*** Document segment ***

I went about making the nightmare quilt in the same way that I write fiction, which is the same way that I dream: intuitively, feeling my way along a wall in the dark.  No directions, no patterns, no knowledge about quilting other than the basics of sewing and plenty of experience with collage.  I started with a blank center square, on which I planned to depict my final nightmare once I slept under the quilt.  I made four panels of nightmares and four large artists' nightmare renderings into a rectangle.  I sewed neat interior seams, in which the stitches do not show, but I glued together layers of cloth with rough edges under the artworks; I wanted a juxtaposition of neat and messy, soft and rough, to add a dreamlike dimension to the quilt's fabrication.  I pinned and then sewed each new section, working outward, and figured out somewhere in the middle that I wanted a skewed square in the center of a larger square rather than square elements with parallel lines.  At the corners, I devised fan-shaped overlaps with extra blank squares.  I slept under the quilt top at this stage, and since I had no nightmares, left the center dark.

*** Given records ***

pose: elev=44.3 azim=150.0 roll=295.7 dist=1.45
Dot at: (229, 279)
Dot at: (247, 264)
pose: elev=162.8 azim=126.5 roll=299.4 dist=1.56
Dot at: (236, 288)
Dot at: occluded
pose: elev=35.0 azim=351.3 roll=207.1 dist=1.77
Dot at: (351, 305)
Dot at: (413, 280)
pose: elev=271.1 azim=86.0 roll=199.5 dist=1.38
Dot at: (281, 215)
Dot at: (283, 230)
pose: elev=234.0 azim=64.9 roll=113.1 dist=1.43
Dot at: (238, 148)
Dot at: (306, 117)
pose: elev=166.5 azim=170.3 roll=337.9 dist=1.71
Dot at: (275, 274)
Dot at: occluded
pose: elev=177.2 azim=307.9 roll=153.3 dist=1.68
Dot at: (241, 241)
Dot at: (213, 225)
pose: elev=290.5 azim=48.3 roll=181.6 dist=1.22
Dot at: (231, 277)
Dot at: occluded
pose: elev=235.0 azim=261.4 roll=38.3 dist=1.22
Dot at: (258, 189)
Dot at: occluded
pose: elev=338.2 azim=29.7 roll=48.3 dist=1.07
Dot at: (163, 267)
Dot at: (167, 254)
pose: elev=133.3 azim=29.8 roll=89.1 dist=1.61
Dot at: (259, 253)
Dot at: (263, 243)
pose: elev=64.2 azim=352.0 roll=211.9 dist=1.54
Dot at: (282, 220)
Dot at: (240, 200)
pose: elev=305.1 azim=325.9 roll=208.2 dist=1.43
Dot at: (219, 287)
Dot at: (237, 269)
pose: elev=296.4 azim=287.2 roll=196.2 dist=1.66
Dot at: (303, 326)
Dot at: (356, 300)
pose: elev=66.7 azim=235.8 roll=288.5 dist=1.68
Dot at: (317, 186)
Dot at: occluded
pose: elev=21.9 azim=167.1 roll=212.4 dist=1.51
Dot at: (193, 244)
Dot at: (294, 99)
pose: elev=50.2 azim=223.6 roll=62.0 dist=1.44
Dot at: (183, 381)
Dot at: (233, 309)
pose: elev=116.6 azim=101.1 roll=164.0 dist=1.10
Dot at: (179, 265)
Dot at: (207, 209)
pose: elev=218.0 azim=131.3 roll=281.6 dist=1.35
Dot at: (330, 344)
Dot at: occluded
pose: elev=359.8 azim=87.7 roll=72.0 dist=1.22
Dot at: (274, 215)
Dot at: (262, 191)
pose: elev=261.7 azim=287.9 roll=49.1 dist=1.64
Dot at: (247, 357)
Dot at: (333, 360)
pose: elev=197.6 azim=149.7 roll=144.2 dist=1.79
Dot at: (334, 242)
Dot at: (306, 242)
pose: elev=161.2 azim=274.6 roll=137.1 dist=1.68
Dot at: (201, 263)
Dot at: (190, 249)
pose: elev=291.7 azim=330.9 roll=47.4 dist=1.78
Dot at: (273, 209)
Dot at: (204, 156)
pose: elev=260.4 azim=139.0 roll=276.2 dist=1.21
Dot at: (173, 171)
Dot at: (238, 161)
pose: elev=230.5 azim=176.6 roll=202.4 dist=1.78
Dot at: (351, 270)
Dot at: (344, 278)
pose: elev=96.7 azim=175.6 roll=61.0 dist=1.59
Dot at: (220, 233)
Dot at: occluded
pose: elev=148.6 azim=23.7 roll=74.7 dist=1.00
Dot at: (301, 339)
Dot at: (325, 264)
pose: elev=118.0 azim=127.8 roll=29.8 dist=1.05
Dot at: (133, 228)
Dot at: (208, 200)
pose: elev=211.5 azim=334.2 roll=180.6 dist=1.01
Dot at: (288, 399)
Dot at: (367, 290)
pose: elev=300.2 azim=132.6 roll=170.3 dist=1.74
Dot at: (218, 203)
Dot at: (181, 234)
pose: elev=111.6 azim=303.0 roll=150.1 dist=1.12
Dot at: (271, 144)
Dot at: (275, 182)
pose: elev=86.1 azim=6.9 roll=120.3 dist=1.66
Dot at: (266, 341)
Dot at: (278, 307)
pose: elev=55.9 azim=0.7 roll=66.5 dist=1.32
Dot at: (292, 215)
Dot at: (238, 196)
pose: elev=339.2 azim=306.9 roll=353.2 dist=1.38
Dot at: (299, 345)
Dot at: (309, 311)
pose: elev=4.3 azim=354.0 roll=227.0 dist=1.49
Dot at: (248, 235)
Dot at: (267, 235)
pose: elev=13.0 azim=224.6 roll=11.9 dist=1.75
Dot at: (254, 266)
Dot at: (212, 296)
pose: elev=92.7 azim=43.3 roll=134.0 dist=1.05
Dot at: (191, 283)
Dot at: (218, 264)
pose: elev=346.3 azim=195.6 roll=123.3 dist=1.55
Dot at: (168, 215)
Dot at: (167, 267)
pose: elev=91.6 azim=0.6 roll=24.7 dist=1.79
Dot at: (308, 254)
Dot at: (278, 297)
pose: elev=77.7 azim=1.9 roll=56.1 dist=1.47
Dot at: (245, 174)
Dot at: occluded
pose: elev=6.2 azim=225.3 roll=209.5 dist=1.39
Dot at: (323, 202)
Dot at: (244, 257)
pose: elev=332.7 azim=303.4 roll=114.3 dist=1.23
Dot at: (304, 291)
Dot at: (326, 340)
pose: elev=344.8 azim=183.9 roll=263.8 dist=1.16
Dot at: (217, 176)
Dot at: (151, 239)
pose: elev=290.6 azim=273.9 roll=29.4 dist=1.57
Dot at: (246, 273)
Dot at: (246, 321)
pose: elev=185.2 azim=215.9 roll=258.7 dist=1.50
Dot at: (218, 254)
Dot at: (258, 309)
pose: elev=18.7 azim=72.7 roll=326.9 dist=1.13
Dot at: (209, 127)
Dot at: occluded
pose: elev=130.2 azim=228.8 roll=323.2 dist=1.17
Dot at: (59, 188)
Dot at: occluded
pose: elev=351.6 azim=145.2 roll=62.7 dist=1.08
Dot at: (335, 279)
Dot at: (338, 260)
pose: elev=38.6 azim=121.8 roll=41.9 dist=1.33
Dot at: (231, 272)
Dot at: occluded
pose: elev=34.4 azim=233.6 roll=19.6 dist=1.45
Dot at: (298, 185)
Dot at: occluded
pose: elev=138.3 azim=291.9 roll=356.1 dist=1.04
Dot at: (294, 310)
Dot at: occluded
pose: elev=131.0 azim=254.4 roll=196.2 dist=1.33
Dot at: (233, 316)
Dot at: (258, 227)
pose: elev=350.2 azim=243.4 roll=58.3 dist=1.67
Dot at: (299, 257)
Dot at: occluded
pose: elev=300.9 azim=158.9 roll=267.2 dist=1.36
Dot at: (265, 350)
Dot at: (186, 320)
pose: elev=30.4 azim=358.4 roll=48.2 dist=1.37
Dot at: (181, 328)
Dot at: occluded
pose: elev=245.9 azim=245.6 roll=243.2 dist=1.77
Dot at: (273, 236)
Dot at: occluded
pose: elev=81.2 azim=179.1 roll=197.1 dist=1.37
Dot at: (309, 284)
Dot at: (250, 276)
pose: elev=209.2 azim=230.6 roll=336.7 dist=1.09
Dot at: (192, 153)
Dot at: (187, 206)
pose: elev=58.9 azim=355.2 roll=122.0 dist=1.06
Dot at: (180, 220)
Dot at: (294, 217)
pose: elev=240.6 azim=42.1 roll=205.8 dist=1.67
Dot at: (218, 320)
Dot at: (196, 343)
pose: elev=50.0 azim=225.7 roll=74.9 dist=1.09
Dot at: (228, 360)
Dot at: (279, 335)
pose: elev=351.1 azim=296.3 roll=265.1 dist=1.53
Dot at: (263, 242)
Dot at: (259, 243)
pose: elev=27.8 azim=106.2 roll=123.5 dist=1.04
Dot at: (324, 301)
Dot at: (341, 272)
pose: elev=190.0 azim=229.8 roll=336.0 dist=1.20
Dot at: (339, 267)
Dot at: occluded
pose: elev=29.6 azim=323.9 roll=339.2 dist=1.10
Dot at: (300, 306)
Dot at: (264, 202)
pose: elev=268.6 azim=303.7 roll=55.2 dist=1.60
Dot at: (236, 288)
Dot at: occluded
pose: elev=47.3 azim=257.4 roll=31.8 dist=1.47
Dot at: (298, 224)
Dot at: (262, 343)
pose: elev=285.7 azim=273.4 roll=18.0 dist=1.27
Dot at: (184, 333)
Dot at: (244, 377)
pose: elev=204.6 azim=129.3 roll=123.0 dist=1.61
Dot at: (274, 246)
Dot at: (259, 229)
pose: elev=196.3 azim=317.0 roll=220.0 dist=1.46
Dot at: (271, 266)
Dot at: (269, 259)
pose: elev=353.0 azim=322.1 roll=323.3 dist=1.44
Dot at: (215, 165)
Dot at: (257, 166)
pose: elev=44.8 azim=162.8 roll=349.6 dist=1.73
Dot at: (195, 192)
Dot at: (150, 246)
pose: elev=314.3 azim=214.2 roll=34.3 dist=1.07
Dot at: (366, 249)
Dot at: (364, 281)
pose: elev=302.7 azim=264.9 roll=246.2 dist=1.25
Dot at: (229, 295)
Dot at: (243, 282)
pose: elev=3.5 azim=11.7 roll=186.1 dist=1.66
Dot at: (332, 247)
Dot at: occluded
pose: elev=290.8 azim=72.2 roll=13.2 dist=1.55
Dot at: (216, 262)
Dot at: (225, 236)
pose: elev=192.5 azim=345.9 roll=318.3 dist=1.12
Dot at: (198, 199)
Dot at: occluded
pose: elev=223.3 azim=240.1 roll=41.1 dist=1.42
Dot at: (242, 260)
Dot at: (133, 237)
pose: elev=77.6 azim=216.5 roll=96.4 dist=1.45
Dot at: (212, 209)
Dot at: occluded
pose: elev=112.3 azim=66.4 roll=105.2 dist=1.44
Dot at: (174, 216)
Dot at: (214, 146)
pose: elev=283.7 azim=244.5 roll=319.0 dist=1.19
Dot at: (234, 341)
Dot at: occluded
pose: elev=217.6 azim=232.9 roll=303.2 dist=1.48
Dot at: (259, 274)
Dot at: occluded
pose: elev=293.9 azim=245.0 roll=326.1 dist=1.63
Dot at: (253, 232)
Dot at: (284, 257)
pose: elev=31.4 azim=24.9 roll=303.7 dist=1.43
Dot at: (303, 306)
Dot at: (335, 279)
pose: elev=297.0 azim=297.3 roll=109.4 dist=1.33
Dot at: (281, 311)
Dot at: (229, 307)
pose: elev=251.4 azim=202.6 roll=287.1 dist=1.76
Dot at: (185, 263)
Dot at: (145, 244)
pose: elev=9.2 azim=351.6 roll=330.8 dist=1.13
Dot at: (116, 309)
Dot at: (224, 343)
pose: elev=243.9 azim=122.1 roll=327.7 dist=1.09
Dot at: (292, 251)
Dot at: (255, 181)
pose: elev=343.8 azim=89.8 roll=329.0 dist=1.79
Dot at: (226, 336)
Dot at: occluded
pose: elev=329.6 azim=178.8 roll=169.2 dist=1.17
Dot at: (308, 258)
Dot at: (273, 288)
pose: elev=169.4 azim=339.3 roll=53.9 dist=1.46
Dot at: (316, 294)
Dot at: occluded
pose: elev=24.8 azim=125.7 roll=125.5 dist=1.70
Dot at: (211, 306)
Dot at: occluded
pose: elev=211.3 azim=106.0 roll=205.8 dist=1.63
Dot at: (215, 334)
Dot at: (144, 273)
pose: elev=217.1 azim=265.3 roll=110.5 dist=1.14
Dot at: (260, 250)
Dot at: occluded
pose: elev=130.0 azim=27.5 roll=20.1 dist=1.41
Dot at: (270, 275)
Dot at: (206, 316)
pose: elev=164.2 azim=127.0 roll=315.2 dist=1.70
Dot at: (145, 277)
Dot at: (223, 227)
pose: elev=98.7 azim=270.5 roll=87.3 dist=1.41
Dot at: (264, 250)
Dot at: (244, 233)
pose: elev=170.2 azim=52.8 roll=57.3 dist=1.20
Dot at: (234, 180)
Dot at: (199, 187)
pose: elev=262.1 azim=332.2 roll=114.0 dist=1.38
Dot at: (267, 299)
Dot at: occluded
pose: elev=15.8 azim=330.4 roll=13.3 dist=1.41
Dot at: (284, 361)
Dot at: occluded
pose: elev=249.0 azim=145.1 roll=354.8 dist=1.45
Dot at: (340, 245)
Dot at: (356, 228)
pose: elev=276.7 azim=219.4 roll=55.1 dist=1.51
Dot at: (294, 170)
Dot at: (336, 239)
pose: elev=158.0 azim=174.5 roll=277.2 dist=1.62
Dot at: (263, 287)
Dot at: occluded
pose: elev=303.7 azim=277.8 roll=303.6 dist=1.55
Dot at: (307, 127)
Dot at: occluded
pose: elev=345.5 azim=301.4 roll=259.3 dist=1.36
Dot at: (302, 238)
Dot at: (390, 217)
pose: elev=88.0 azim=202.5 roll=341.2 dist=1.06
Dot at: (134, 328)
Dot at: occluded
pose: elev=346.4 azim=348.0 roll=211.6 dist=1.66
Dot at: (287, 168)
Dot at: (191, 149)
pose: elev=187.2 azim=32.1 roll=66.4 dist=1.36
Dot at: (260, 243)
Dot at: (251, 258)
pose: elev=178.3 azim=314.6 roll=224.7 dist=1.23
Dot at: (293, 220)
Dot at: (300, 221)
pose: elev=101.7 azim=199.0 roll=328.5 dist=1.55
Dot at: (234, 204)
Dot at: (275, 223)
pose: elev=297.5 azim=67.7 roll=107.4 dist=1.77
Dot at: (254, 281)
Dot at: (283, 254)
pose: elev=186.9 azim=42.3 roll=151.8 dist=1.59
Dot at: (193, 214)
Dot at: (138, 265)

***

- Problems to work on:
A – In the quilt passage, why was the center of the quilt left dark?
B – Please carry the quilt passage forward, starting right after its final sentence.

- In response:
A – The center was left dark because there were no nightmares while sleeping under the quilt top.

B –
I sewed purple and black fabric together to make a flat backing sheet, and then laid this beneath a length of batting.  I spread the quilt top over these layers and pinned from the center, hoping the layers would lay flat.  Through all three layers, I hand-quilted a spiral in the center square in thick blue yarn, and then quilted lines along various color boundaries throughout the quilt.  I left an edging allowance on the backing so I could fold it over the edges of the batting and under the quilt top to make soft, seamless edges, and I quilted these seams by machine.

Keep in mind that I have not sewed in twelve years.

Here are pictures of the fabrication process:
 

cutting and measuring

sewing together interior dream panels

scrap panel (from the back)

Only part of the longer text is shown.